Many Latinos work from sunrise to sunset and when they finally are off from work, the polls are closed.

“Our community lacks interest to begin with, but the fact that elections are held in the middle of the week complicates things even more for people who work,” said Juan Montañez, a community activist.

To some, the problem is cultural.

“The truth is that Latinos have no culture of accountability, we have always let others make decisions for us, we are very good at criticizing but not at participating and becoming engaged. We tend to rely on others, that’s why we are marginalized and officials don’t listen to us,” said Jose Aguirre.


Steve Allan Castro of San Francisco blames the media for the lack of voter information. “Spanish TV stations devote more air time to soap operas, movies and sports than to the information that will ensure Latinos know how, when, and where to vote,” Castro said.

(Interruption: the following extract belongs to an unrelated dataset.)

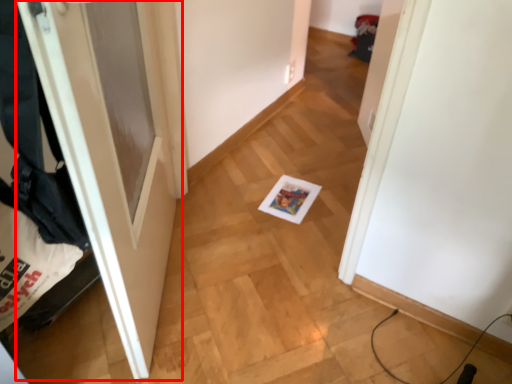
Question: Where is door (annotated by the red box) located in relation to laundry in the image?

Choices:
 (A) right
 (B) left

Answer: (A)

Nelson García, a native Angeleno, indicates that many Latinos work from sunrise to sunset and when they are off from work the polls are closed. He said the problem is that some times Latinos don’t know which candidate to vote for because they don’t identify with anyone.

The reasons for lower-than-average voter turnout in Latino communities run the gamut, but one thing is clear: Latinos constituted 19 percent of the California electorate last year, but will represent a whopping 40 percent by 2040 at the current pace, making this an issue that requires immediate attention.